Task objective -> Set down, please, exactly the lines below that run from the line with "de la nature" to the line with "上品なチェリー柄なので甘すぎず着れるのが嬉しいです。", both lines included.

Data to use ->

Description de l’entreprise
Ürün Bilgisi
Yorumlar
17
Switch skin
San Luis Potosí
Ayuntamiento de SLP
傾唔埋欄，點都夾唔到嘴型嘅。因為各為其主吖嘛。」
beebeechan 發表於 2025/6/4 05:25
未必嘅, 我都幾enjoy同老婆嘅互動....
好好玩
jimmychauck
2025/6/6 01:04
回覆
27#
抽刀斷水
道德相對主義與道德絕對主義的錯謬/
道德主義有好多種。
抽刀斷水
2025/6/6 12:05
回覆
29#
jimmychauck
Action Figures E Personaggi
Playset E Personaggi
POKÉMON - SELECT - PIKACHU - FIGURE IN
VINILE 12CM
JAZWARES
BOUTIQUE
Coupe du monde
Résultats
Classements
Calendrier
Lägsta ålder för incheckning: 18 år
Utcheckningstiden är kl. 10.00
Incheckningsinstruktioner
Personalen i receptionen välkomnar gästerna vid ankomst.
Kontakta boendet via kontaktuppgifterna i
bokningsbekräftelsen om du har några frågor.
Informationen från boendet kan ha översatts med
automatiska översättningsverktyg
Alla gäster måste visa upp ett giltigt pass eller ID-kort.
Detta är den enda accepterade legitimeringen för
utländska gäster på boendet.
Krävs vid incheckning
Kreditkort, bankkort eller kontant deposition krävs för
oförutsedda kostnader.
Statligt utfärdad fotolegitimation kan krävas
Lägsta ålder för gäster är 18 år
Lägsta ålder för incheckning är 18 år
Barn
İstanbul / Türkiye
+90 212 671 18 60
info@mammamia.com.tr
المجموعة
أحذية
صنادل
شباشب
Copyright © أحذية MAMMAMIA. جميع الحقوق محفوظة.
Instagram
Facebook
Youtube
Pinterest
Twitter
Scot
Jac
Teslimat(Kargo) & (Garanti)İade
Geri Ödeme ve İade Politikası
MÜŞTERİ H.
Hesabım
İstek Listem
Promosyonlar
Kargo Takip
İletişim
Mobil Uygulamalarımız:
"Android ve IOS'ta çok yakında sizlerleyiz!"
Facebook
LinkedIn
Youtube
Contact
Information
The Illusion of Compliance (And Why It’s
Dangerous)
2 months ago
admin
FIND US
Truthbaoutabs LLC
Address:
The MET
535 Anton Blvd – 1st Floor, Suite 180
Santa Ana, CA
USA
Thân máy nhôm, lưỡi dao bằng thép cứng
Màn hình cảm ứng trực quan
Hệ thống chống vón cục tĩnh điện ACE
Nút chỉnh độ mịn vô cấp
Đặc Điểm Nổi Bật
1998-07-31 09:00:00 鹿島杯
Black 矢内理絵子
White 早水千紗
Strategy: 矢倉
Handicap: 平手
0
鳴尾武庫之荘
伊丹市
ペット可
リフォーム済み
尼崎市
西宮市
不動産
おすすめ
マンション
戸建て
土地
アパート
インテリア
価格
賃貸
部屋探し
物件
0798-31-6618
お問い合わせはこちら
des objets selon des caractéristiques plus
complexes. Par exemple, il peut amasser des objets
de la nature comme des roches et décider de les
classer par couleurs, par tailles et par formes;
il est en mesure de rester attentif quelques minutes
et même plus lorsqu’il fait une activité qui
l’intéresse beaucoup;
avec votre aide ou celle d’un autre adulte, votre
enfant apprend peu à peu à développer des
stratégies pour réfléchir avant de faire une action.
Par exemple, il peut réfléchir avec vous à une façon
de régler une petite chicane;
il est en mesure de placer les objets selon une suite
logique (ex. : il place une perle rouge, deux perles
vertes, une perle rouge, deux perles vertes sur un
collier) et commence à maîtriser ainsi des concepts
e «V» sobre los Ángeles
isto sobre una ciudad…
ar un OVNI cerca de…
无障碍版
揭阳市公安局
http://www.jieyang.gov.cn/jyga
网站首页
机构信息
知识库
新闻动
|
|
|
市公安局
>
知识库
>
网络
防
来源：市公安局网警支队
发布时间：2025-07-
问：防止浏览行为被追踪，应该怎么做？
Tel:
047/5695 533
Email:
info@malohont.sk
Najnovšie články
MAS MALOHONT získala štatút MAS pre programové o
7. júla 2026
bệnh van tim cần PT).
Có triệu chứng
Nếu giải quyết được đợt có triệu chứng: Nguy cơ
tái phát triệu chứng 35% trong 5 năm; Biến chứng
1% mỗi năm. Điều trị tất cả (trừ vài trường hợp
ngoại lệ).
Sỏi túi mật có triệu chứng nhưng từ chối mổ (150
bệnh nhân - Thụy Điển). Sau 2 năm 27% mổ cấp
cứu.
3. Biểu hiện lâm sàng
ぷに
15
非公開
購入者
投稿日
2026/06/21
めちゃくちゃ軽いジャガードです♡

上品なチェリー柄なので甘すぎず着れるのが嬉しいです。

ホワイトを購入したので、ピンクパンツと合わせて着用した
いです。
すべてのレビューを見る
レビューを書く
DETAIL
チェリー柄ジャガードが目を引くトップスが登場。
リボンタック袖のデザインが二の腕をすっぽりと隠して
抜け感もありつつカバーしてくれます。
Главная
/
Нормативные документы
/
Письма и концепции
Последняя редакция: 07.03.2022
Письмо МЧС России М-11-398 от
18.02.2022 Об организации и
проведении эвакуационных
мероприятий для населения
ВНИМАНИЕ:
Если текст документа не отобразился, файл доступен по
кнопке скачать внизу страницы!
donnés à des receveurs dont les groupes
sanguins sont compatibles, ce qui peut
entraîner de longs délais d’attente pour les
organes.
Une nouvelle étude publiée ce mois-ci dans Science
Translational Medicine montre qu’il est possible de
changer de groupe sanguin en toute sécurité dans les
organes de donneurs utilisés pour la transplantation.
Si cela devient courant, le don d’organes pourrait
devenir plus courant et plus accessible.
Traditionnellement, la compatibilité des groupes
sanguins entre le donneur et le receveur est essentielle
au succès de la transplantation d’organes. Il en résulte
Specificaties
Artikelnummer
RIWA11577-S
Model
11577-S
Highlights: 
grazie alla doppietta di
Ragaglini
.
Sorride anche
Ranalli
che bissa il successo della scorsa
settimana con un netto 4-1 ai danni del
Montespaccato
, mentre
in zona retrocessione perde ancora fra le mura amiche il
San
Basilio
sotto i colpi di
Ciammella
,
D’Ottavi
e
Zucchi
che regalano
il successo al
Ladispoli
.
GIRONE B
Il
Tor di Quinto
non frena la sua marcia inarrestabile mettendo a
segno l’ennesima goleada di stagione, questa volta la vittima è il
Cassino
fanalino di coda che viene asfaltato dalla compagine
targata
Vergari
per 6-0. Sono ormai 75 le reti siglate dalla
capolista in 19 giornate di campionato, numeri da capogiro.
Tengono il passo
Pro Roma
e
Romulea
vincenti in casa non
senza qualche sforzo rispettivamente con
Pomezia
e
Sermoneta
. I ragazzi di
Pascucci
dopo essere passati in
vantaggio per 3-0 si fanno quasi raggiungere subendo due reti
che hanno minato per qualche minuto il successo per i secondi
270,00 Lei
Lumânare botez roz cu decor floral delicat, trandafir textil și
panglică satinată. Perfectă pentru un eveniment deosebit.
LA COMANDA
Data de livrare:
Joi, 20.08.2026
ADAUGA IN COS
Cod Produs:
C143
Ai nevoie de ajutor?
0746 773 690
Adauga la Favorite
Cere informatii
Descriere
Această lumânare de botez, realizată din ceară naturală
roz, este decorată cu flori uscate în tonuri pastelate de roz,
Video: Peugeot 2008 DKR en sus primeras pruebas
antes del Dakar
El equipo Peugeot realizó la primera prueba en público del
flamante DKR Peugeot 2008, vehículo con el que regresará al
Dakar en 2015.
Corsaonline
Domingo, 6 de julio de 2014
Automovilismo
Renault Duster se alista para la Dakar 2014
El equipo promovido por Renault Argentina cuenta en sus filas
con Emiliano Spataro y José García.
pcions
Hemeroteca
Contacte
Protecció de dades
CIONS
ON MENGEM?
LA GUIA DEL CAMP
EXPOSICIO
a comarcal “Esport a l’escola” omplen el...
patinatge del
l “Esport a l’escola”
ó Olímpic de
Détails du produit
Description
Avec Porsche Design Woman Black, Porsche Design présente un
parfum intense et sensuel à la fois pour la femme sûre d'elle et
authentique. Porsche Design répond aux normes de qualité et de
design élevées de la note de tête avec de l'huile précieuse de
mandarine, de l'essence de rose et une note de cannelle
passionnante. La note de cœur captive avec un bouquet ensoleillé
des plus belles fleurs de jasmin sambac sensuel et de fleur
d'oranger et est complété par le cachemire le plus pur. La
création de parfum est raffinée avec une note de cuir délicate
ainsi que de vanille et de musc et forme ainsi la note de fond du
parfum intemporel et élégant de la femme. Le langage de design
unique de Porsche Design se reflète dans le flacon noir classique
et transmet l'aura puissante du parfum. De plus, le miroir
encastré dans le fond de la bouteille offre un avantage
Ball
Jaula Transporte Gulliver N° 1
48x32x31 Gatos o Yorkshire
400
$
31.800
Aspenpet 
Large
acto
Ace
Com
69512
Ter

Written response ->
de la nature comme des roches et décider de les
classer par couleurs, par tailles et par formes;
il est en mesure de rester attentif quelques minutes
et même plus lorsqu’il fait une activité qui
l’intéresse beaucoup;
avec votre aide ou celle d’un autre adulte, votre
enfant apprend peu à peu à développer des
stratégies pour réfléchir avant de faire une action.
Par exemple, il peut réfléchir avec vous à une façon
de régler une petite chicane;
il est en mesure de placer les objets selon une suite
logique (ex. : il place une perle rouge, deux perles
vertes, une perle rouge, deux perles vertes sur un
collier) et commence à maîtriser ainsi des concepts
e «V» sobre los Ángeles
isto sobre una ciudad…
ar un OVNI cerca de…
无障碍版
揭阳市公安局
http://www.jieyang.gov.cn/jyga
网站首页
机构信息
知识库
新闻动
|
|
|
市公安局
>
知识库
>
网络
防
来源：市公安局网警支队
发布时间：2025-07-
问：防止浏览行为被追踪，应该怎么做？
Tel:
047/5695 533
Email:
info@malohont.sk
Najnovšie články
MAS MALOHONT získala štatút MAS pre programové o
7. júla 2026
bệnh van tim cần PT).
Có triệu chứng
Nếu giải quyết được đợt có triệu chứng: Nguy cơ
tái phát triệu chứng 35% trong 5 năm; Biến chứng
1% mỗi năm. Điều trị tất cả (trừ vài trường hợp
ngoại lệ).
Sỏi túi mật có triệu chứng nhưng từ chối mổ (150
bệnh nhân - Thụy Điển). Sau 2 năm 27% mổ cấp
cứu.
3. Biểu hiện lâm sàng
ぷに
15
非公開
購入者
投稿日
2026/06/21
めちゃくちゃ軽いジャガードです♡

上品なチェリー柄なので甘すぎず着れるのが嬉しいです。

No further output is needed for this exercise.